Despite ADD/ADHD being one of the most common neurodevelopmental disorders in childhood—around 11% of U.S. children age 4-17 have ever received a diagnosis of it, according to a 2011 CDC statistic—few people seem to know one really basic fact about it. So what the crap is the difference between ADD and ADHD?
Turns out, there really is no difference between the two, except for the fact that one of them technically isn’t a thing anymore. There are mentions of what appears to be the disorder as far back as 1798, and it seems no one could settle on a name or the criteria since; ADD and ADHD are just the most recent attempts to name and categorize it.
But which one is right, then?
ADD, or attention deficit disorder, was first recognized by that name in 1980 when it was added to the DSM-III (the third edition of the handbook used by healthcare professionals to diagnose mental disorders). The disorder had been in previous DSM versions, but had not been referred to as ADD. Further, in the DSM-III, the criteria for diagnosis had been altered to strike out hyperactivity as a main criterion, noting that those with ADD did not always have hyperactivity, but rather had issues with attention and impulse control.
ADD became ADHD (attention deficit-hyperactivity disorder) only seven years later, in the revised version of the DSM-III. In this version—after more research was conducted on the matter—the criteria for diagnosis changed again. This time, the symptoms of inattention, impulsivity, and hyperactivity were combined into one list of possible symptoms, and diagnosis required a certain score from the list.
The name has remained the same since 1987, so technically referring to ADHD as ADD is incorrect. The most recent DSM (the fifth edition) has yet again a different diagnosis determination, involving having at least five or six inattention symptoms and/or five or six hyperactivity-impulsivity symptoms, depending on age, plus a set of other conditions. The full criteria list can be found here on the CDC’s website.

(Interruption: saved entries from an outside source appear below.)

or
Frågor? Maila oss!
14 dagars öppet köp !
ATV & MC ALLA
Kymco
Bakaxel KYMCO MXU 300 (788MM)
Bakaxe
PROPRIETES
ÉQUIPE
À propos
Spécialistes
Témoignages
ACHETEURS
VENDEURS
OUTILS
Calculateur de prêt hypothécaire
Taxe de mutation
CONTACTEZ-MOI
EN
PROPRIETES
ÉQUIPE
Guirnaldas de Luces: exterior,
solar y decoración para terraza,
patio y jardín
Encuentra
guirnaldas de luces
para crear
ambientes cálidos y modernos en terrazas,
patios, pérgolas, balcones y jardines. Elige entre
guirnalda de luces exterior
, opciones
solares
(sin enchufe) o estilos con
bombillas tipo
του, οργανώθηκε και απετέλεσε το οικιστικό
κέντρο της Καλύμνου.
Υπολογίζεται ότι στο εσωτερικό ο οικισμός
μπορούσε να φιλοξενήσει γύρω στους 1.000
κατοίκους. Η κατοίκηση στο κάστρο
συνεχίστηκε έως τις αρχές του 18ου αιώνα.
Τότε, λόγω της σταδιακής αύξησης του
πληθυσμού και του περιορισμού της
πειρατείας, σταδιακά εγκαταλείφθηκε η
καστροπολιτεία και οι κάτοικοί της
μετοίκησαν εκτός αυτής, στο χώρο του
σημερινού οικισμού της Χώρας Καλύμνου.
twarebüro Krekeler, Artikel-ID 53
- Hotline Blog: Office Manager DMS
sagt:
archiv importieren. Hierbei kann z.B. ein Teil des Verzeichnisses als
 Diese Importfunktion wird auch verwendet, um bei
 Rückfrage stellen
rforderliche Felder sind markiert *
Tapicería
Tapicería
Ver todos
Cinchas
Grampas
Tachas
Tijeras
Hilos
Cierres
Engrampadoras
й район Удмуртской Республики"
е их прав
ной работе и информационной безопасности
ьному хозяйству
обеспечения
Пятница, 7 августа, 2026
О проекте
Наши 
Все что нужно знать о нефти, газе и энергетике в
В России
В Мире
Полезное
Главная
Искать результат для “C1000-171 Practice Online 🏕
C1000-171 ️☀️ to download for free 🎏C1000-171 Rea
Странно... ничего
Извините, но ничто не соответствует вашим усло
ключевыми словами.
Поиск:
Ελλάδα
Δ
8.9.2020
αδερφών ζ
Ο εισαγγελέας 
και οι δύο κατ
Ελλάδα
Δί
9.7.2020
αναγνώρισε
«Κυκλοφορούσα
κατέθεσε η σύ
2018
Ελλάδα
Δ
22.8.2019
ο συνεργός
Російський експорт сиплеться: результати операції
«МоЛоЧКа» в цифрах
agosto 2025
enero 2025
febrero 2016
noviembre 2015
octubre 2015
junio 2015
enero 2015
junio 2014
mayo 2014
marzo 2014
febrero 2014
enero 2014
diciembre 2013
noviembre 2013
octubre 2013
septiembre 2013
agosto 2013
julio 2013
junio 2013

Based on these new criteria, there are three kinds of ADHD one can have: combined, meaning they have five or six each in the inattention and hyperactivity-impulsivity categories; predominantly inattentive, signifying a significant score in inattention but not hyperactivity-impulsivity; and predominantly hyperactive, meaning the opposite.
Often, ADHD fades away as children age, but an estimated 4.4% of adults have ADHD—which is associated with higher levels of unemployment and divorce, as well as drug and alcohol abuse and mental disorders like depression. These problems can be helped though; treatment for adults and children is very similar, including medication, psychotherapy, and treatment of concurrent mental health issues like depression.